Set down a faithful copy of every record, and skip the pictures in it.

***** ENTRIES SHOWN

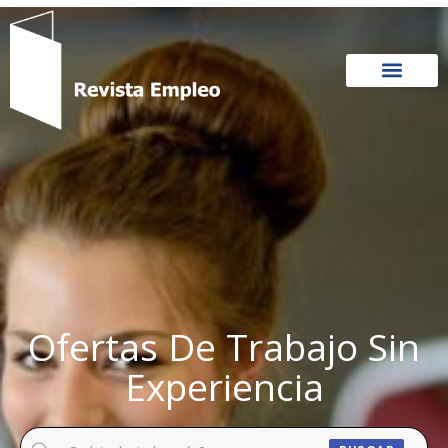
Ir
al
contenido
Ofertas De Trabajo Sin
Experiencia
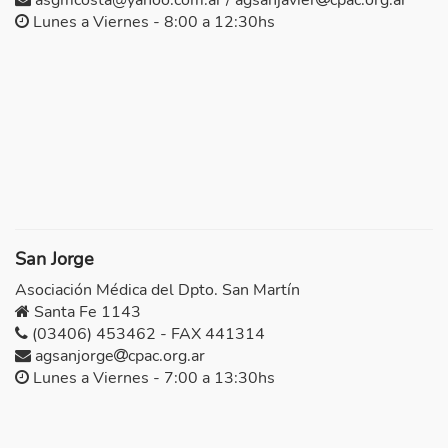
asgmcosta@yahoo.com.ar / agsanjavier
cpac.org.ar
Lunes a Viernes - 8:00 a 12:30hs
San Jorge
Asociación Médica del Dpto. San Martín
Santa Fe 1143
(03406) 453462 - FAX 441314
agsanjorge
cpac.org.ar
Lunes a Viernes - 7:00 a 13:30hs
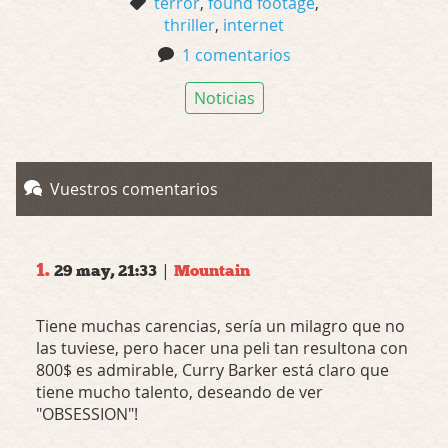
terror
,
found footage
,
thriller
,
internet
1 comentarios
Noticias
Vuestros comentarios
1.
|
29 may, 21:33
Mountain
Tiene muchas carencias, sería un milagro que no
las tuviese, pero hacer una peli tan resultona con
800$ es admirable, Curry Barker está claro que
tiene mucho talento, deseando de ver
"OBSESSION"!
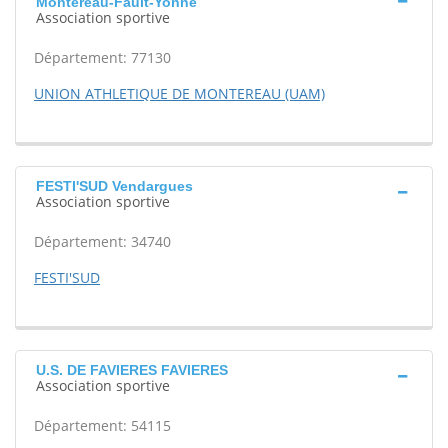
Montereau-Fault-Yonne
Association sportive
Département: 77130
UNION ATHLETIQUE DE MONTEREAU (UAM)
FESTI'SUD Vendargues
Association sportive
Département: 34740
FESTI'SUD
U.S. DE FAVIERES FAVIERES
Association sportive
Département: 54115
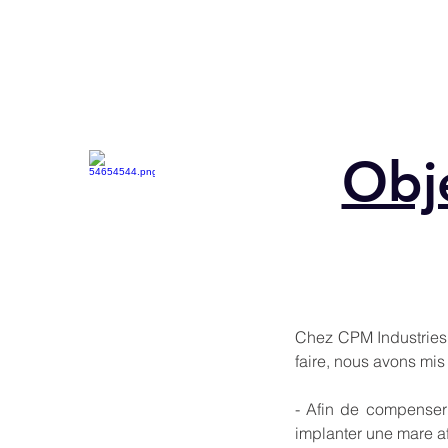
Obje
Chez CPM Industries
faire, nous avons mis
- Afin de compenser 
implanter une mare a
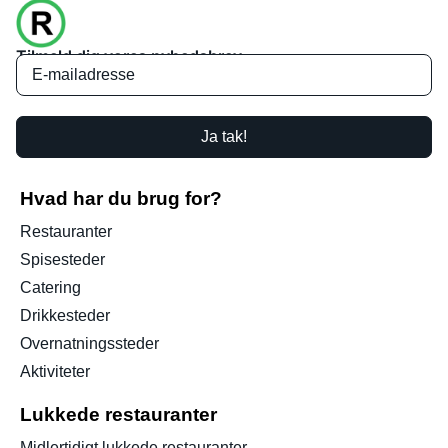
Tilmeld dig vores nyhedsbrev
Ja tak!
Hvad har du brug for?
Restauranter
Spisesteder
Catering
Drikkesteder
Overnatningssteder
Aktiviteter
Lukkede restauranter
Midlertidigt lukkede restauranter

**********

> [ANSWER]:
Ir
al
contenido
Ofertas De Trabajo Sin
Experiencia
asgmcosta@yahoo.com.ar / agsanjavier
cpac.org.ar
Lunes a Viernes - 8:00 a 12:30hs
San Jorge
Asociación Médica del Dpto. San Martín
Santa Fe 1143
(03406) 453462 - FAX 441314
agsanjorge
cpac.org.ar
Lunes a Viernes - 7:00 a 13:30hs
terror
,
found footage
,
thriller
,
internet
1 comentarios
Noticias
Vuestros comentarios
1.
|
29 may, 21:33
Mountain
Tiene muchas carencias, sería un milagro que no
las tuviese, pero hacer una peli tan resultona con
800$ es admirable, Curry Barker está claro que
tiene mucho talento, deseando de ver
"OBSESSION"!
Montereau-Fault-Yonne
Association sportive
Département: 77130
UNION ATHLETIQUE DE MONTEREAU (UAM)
FESTI'SUD Vendargues
Association sportive
Département: 34740
FESTI'SUD
U.S. DE FAVIERES FAVIERES
Association sportive
Département: 54115
Obje
Chez CPM Industries
faire, nous avons mis
- Afin de compenser 
implanter une mare a
Tilmeld dig vores nyhedsbrev
Ja tak!
Hvad har du brug for?
Restauranter
Spisesteder
Catering
Drikkesteder
Overnatningssteder
Aktiviteter
Lukkede restauranter
Midlertidigt lukkede restauranter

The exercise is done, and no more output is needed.